Game of Thrones 8

If you think it’s all about sex, dragons and slaughter you might just be wrong.  It’s also about apocalypse and that I find rather fascinating.

I watched the whole of Series 8 in a few short days and remained gripped throughout. And not just because of a pretty girl and her pet dragons.

It is bloody, gory and pointless slaughter all the way but perhaps that is the whole point. Perhaps that is what life, human and otherwise, has always been and perhaps that is why apocalypse is rather attractive.

Attractive because it means it’s all over. The world has come to an end, everyone is dead or dying. And in a very strong sense that can come through as an enormous and cathartic release. The struggle is over. It is all finished, no one left to kill . The meteor which put paid to the dinosaurs has struck again and we are all wiped out.

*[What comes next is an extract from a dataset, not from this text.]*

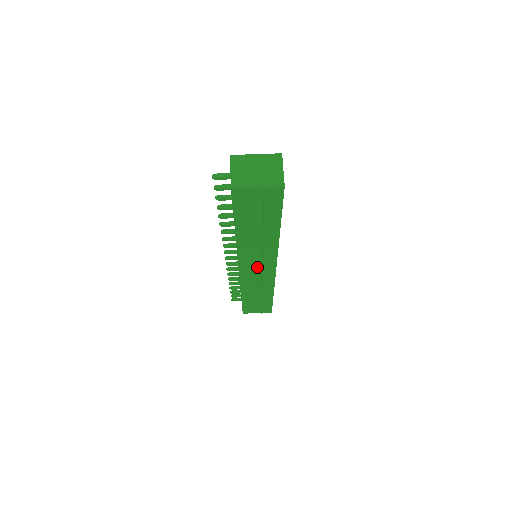
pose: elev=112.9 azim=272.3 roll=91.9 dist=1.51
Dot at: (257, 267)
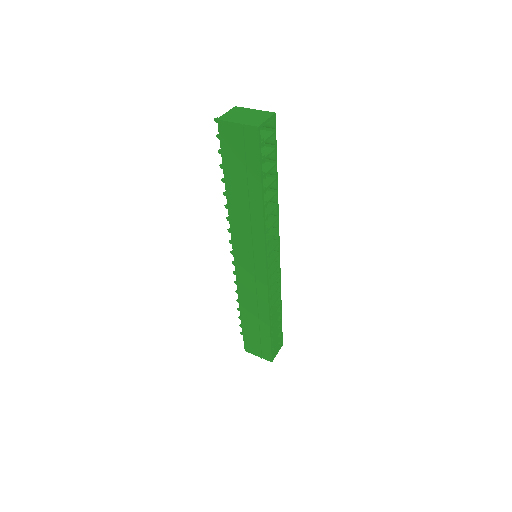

No more bills, tax collectors or trips to the Co-op. No more crushing dullness. Does the phoenix rise from the ashes? Do we want it to? And if it does will in usher in more of the same or some brave new world? Sadly, as likely as not, the former.  More violence, greed and struggle for existence.  More bills, more tax men and more entreprenooooors thrusting useless junk down consumerist throats.

But that is why I find apocalypse attractive – at least in celluloid. Or is it now digitoid? It always seems a huge relief when the monsters take over, the aliens land. The immense, turgid, dull routine is swept away and as a member of a group of bedraggled survivors I can trudge off to some mountain hideaway and huddle up in a cave never to visit the Co-op again.  Never to have to see or see some fool politician’s face or that of Philip Green who did so well for BHS’s pensioners.

Never to hear any bad news because there is no internet and no newspaper. And probably no news anyway.

But of course the “Noble Savage” is merely a dream. There never was a time when the hunter gatherers went about their vegan way, nibbling nuts and glugging palm oil.  In peace and harmony.